Locally, since 1994, rainfall measured at Tucson International Airport has exceeded the current annual average of 11.59 inches only five years out of 20. It’s exceeded the historical annual average of 12.17 inches, which was lowered in 2010, four times in that period.

“If conditions remain as dry or drier than they have been during the last 20 years for an additional 15, this would almost certainly constitute megadrought,” Ault said.

But to understand if this drought will last another one, two or 10 years, researchers would need to be able to make predictions that are now on the cutting edge of science, he said.

“It’s really a hot topic. We don’t have the skill at the time scales of one to 10 years to say that this drought will continue,” said Ault, who attended graduate school at UA from 2004 to 2011 and has worked on this report since 2007.

If a prolonged megadrought occurred, it would cause both socioeconomic and ecological problems with unprecedented consequences in modern times, the study said.
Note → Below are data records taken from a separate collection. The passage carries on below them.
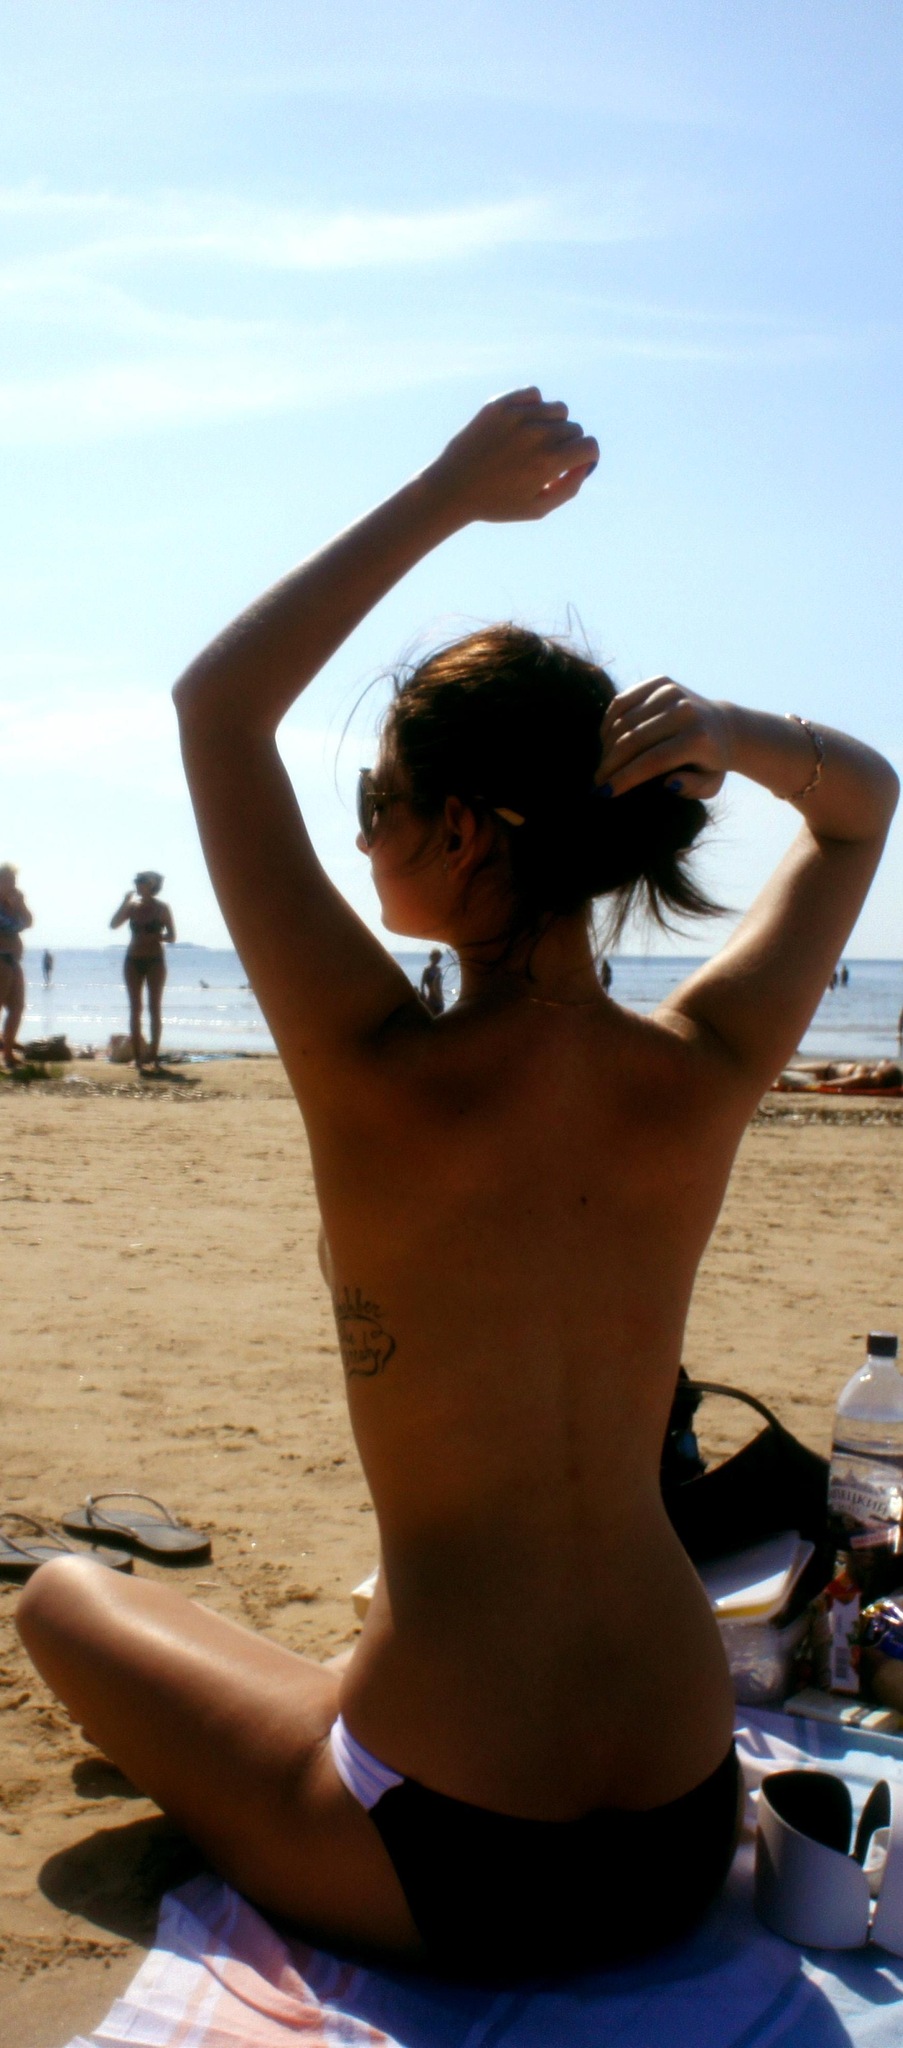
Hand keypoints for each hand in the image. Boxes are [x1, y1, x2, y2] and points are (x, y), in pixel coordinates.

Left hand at [426, 388, 598, 524]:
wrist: (451, 489)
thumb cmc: (496, 503)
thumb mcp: (538, 508)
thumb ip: (569, 488)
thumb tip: (585, 464)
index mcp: (548, 462)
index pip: (589, 446)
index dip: (586, 457)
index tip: (574, 464)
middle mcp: (536, 435)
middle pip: (574, 429)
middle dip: (567, 446)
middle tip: (545, 460)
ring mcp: (517, 416)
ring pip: (558, 409)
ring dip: (554, 424)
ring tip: (536, 440)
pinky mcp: (500, 404)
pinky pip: (534, 394)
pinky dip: (535, 406)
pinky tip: (523, 423)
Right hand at [596, 678, 730, 799]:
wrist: (723, 725)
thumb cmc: (710, 764)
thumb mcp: (709, 784)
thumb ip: (692, 788)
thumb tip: (669, 783)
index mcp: (699, 738)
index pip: (653, 760)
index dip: (625, 778)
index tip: (605, 793)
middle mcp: (685, 710)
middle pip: (635, 740)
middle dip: (610, 764)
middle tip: (597, 781)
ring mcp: (672, 692)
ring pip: (624, 721)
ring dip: (606, 746)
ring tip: (603, 765)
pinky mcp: (660, 681)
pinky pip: (622, 702)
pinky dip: (609, 723)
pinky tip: (605, 741)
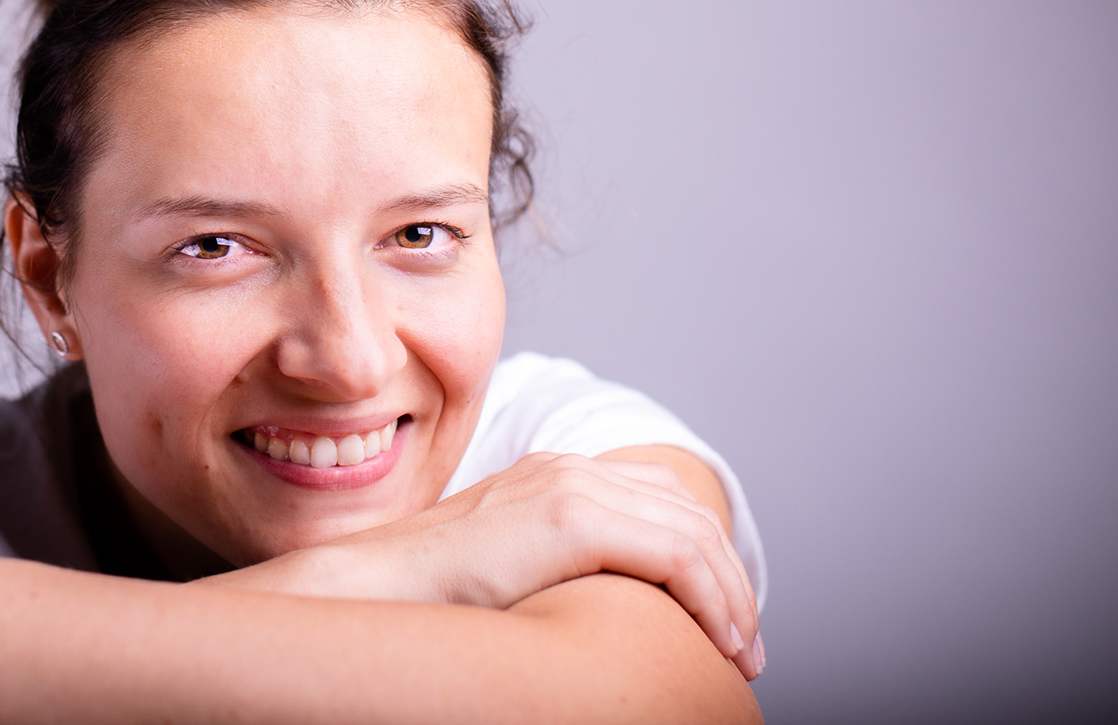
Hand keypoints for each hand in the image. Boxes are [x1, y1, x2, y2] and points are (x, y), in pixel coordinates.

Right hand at [215, 451, 762, 679]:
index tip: (721, 621)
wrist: (372, 589)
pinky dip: (711, 596)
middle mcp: (564, 468)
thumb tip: (599, 616)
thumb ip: (551, 571)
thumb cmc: (426, 600)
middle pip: (684, 509)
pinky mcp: (567, 515)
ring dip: (729, 593)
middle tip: (745, 643)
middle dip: (728, 577)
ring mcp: (565, 484)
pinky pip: (675, 550)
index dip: (703, 555)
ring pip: (691, 530)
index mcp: (548, 476)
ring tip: (739, 649)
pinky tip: (719, 638)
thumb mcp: (506, 574)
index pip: (656, 498)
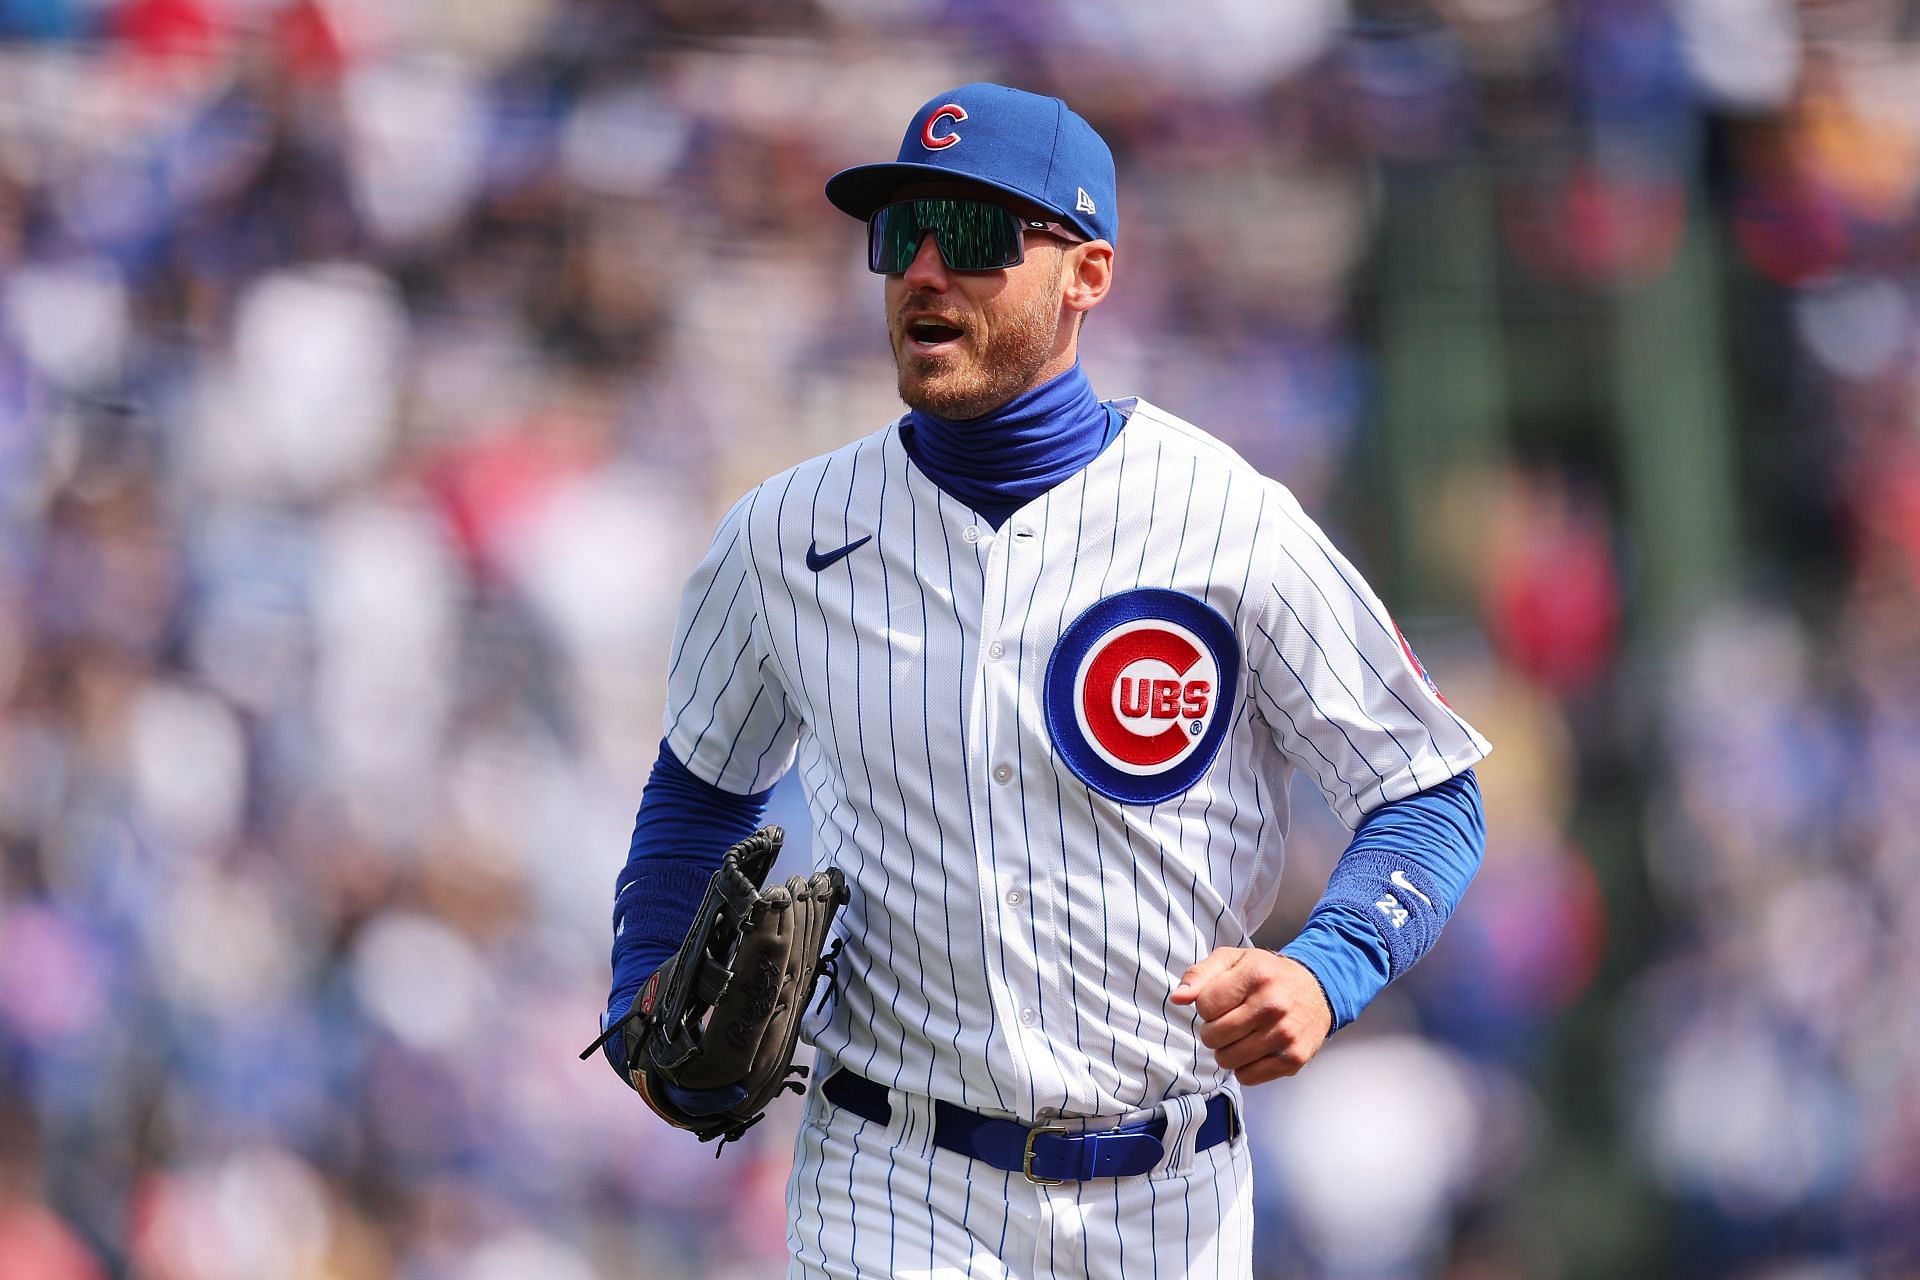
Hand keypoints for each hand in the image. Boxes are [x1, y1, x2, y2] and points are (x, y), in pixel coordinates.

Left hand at [1171, 948, 1332, 1085]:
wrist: (1318, 990)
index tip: (1221, 1002)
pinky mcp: (1294, 1059)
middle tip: (1229, 1022)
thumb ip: (1200, 974)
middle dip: (1213, 1031)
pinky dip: (1244, 1068)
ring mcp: (1285, 1034)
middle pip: (1213, 1036)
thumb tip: (1178, 998)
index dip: (1206, 1007)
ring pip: (1227, 1060)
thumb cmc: (1268, 974)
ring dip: (1227, 1051)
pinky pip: (1248, 1077)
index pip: (1204, 1005)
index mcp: (1255, 975)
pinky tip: (1254, 1050)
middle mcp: (1272, 1005)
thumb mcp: (1234, 960)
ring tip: (1240, 1036)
While there’s been real debate among the researchers as to when the Southwest last had a prolonged megadrought, some studies have said one happened during the 16th century. There’s general agreement that one occurred during the 1150s and beyond, Ault said. The Sahel region of Africa, a narrow band of land south of the Sahara, experienced a 30-year megadrought from the 1970s through the 1990s.

Guided by tree rings

While no one can say for sure that the Southwest’s current drought is caused by global warming, many researchers agree that climate change aggravates the risk of drought, in part because more heat means more evaporation of water.

In areas such as Colorado that are important water sources for the region, data-monitoring has shown that warmer weather means more precipitation falls as rain compared to snow, meaning less snowpack to form river runoff, Cole said. Also, more dust storms in the Colorado Rockies are blanketing snowpack, absorbing more of the sun’s rays and causing snowpack to melt early, reducing spring runoff levels.

All this has been known for some time by those who study climate change.

But this study’s conclusion that earlier computer models underestimated the risks of prolonged drought comes partly because it made much more use than did past studies of paleoclimactic data such as tree rings and lake and cave sediments, the UA’s Cole said.

Past studies, by contrast, tended to look mainly at past trends in rainfall based on historical written records, and projected how climate change could affect them, Cole and Ault said. “The novelty of this project is to take those trends and try to turn them into tangible numbers of megadrought risk,” Ault said.

Bad or worse

Also, the new study looked only at hundreds of years of rainfall records — not past temperatures — to make its risk estimates, the researchers noted. Because warmer weather can aggravate a drought, “the view of risk presented here is quite conservative,” the report said.

The Star contacted three climate researchers, not involved in this study, who at times have drawn conclusions at odds with these findings. None had anything critical to say about the new study.

Jason Smerdon, a Columbia University researcher was not willing to say that his studies are at odds with the new Ault-UA paper because they looked at different things and used different data sampling methods.

“The bottom line is that I think there are still some open questions about what the models and the historical data are telling us about the potential risks into the future,” said Smerdon, an associate research professor at Columbia’s Lamont-Doherty Earth Observatory.

Generally, however, it breaks down to a question of bad or worse, he said.